The great realist project of explaining the world with the goal of transforming it had to be abandoned. Artists were as lost and confused as anybody else. After you see the massive destruction of a world war, it isn’t easy to believe that a great novel will, indeed, achieve a profound change in the way people live. The feelings of loss, confusion, and impotence brought by the war did not constitute a break with the years immediately before it. Already at the end of the XIXth century, there was a growing sensation that the world was becoming too complicated and dangerous. The World War contributed to the feelings that already existed and magnified them.
So if artists saw no more reason to create meaningful content, what remains? The answer is obvious: form. Modernist art strives to create an original, beautiful, exquisite form and mostly abandons the task of explaining what the increasingly complicated and confusing world is like.
See, for instance, a poem titled “Rain” by Guillaume Apollinaire:

The poem is visually striking. It defies our expectations as to what a poem should be like. And here lies the most important contribution of the modernist writers. Unlike their predecessors, they don’t strive to provide answers. More often than not, they don’t even pose any questions for us to answer. Instead, they offer us – the readers, the spectators – an opportunity to formulate our own questions and look for answers on our own. A modernist work of art requires that the reader / spectator invest as much effort into creating it. Without our active participation, this work of art will simply not happen. In case this sounds confusing, here is the perfect example:

Kazimir Malevich’s “Black Square” demonstrates perfectly what modernist art is all about. The first time you see the painting, you feel annoyed.
“What?!? What the hell is this?” you ask. “This guy is crazy if he thinks I will agree to consider this art!”
If you are a lazy, stupid person, you will stop right there, walk away, and never try to approach modernist art again. If, however, you are not entirely averse to intellectual exertion, you will eventually get over your annoyance and start asking questions.
“Why does this bother me? What did I expect this painting to be? What is my definition of a work of art and where does the conviction that this isn’t what art should be like come from? What are my expectations and how did they arise? What is the role of an artist? What is my role? Why did nobody paint this way before? And what can the future of art be after this?”
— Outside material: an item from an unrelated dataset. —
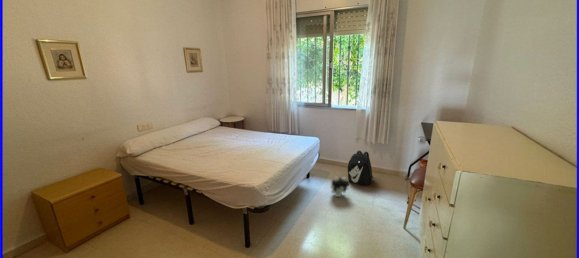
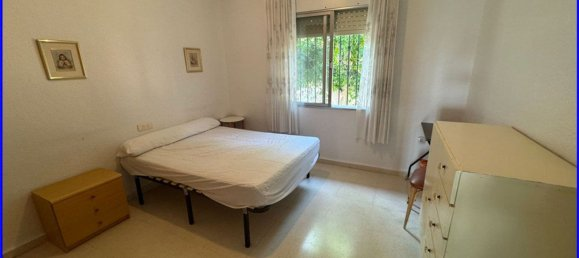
- backpack [347,150,374,186]
- plush toy [329,176,350,198]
This painting that seems like one huge fraud at first can produce a plethora of insights if you give it a chance. This is the art of people who don’t expect to sit there passively and be entertained and / or brainwashed. This is the art of thinking individuals who strive to formulate their own approach to everything they encounter. Is it any wonder, then, that the totalitarian Soviet regime banned all modernist art and everything that resembled it?